Laksa
Malaysia's most celebrated noodle soup — a rich, spiced coconut milk broth fragrant with lemongrass, galangal and turmeric, served with prawns, tofu and rice noodles.
6 recipes using tofu — Laksa, nasi lemak, char kway teow — a vibrant fusion of Malay, Chinese and Indian flavours.
These 6 malaysian tofu recipes are ready in about 61 minutes on average, with 380–780 kcal per serving, and 17% are rated easy enough for a weeknight. Every recipe includes exact ingredient quantities, step-by-step instructions and full nutrition per serving.
Malaysian cuisine — Laksa, nasi lemak, char kway teow — a vibrant fusion of Malay, Chinese and Indian flavours — brings its own distinctive techniques and seasonings to every ingredient it touches. When Malaysian cooks work with tofu, they reach for its own regional aromatics, fats and signature spice blends, and the techniques that come up most across these recipes are frying, simmering, stir-frying and boiling.

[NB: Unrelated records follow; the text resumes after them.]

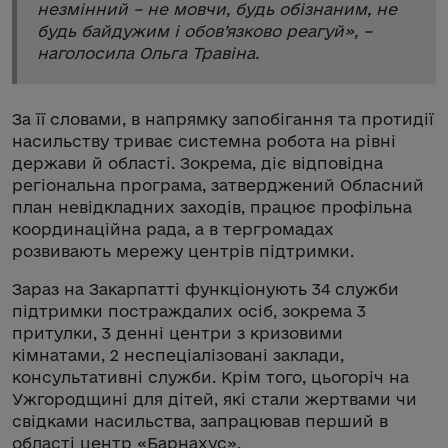
незмінний – не мовчи, будь обізнаним, не
будь байдужим і обов’язково реагуй
», –
наголосила Ольга Травіна.
За її словами, в напрямку запобігання та протидії
насильству триває системна робота на рівні
держави й області. Зокрема, діє відповідна
регіональна програма, затверджений Обласний
план невідкладних заходів, працює профільна
координаційна рада, а в тергромадах
розвивають мережу центрів підтримки.
Зараз на Закарпатті функціонують 34 служби
підтримки постраждалих осіб, зокрема 3
притулки, 3 денні центри з кризовими
кімнатами, 2 неспеціалізовані заклади,
консультативні служби. Крім того, цьогоріч на
Ужгородщині для дітей, які стали жертвами чи
свідками насильства, запрацював перший в
області центр «Барнахус».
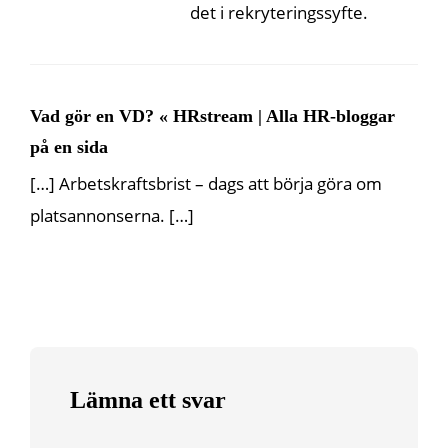
det i rekryteringssyfte.
Vad gör en VD? « HRstream | Alla HR-bloggar
på en sida
[…] Arbetskraftsbrist – dags att börja göra om
platsannonserna. […]
Lämna ett svar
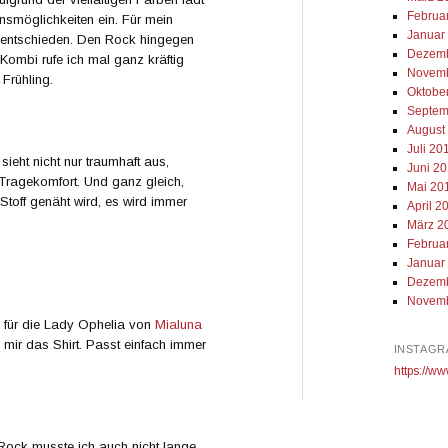
Februa
nsmöglichkeiten ein. Für mein
Januar
b entschieden. Den Rock hingegen
Dezemb
 Kombi rufe ich mal ganz kräftig
Novemb
Frühling.
Oktobe
Septem
August
Juli 20
ieht nicht nur traumhaft aus,
Juni 2
Tragekomfort. Und ganz gleich,
Mai 20
off genäht wird, es wird immer
April 2
März 2
Februa
Januar
Dezemb
Novemb
r für die Lady Ophelia von
Mialuna
 mir das Shirt. Passt einfach immer
INSTAGR
https://ww
 Rock musste ich auch nicht lange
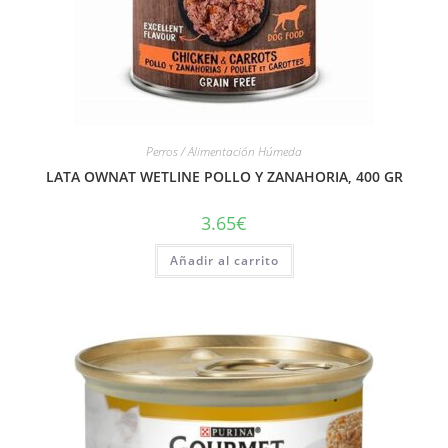
Perros / Alimentación Húmeda
LATA OWNAT WETLINE POLLO Y ZANAHORIA, 400 GR
3.65
€
Añadir al carrito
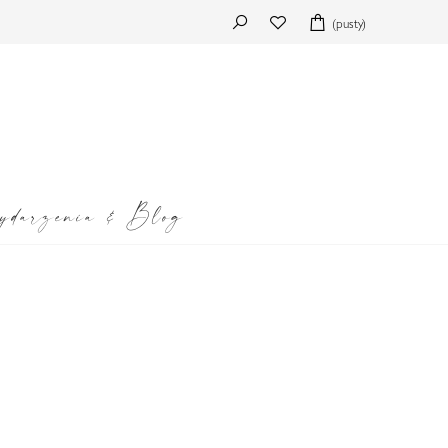
(pusty)
darzenia & Blog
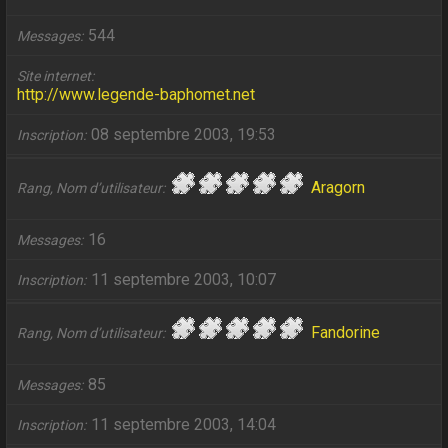
544
Messages
Site internet
http://www.legende-baphomet.net
08 septembre 2003, 19:53
Inscription
Aragorn
Rang, Nom d’utilisateur
16
Messages
11 septembre 2003, 10:07
Inscription
Fandorine
Rang, Nom d’utilisateur
85
Messages
11 septembre 2003, 14:04
Inscription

A protein-rich soybean curd that acts as a flavour sponge — neutral on its own, irresistible once marinated and seared. In this collection it's most often cooked with bean sprouts, coconut milk, shrimp peeled, lemongrass, fresh galangal and fish sauce. The dishes here span malaysian classics ready in as little as 25 minutes to slower, more involved cooking that rewards a relaxed afternoon.
Reader favourite: Curry Laksa is the highest-rated dish in this collection at 4.9★ from 2,640 ratings.
Malaysia's most celebrated noodle soup — a rich, spiced coconut milk broth fragrant with lemongrass, galangal and turmeric, served with prawns, tofu and rice noodles.
Malaysia's most iconic noodle soup — a rich, spicy coconut broth with thick rice noodles, shrimp, tofu puffs, and a complex rempah spice paste, a meal of extraordinary depth.
Vibrant Indian-Muslim Malaysian stir-fried noodles with tofu, egg, and a tangy tomato-chili sauce.
Rich, spicy coconut curry noodle soup with shrimp, tofu puffs, and bean sprouts — a Malaysian masterpiece.
Malaysian street food made from instant noodles stir-fried with vegetables, eggs, and seafood.
Malaysian spicy coconut noodle soup with shrimp, chicken, and tofu puffs — fragrant, fiery, soul-satisfying.
Firm and extra-firm tofu hold their shape for frying and grilling; silken tofu is for soups, sauces and blending. Check the date and that it's stored in clean water.
Press firm tofu to expel water so it crisps and absorbs marinade. A cornflour coating gives shallow-fried cubes a golden crust; freezing then thawing makes it chewier.
A complete plant protein that's low in saturated fat and a useful source of iron and calcium.
Most of these 6 Malaysian tofu recipes are ready in around 61 minutes from start to finish. The quickest, Maggi Goreng (Malaysian Instant Noodle Stir-Fry), takes about 25 minutes, while the slower-cooked dishes run up to 105 minutes.
Across this collection they range from about 380 to 780 kcal per serving, averaging 543 kcal — Maggi Goreng (Malaysian Instant Noodle Stir-Fry) is the lightest option at 380 kcal.
Maggi Goreng (Malaysian Instant Noodle Stir-Fry) is a great place to start — it's rated easy and comes together in about 25 minutes. 17% of the recipes here are beginner-friendly.
In these recipes, tofu is most often paired with bean sprouts, coconut milk, shrimp peeled, lemongrass, fresh galangal and fish sauce. Malaysian kitchens also lean on its own regional aromatics, fats and signature spice blends.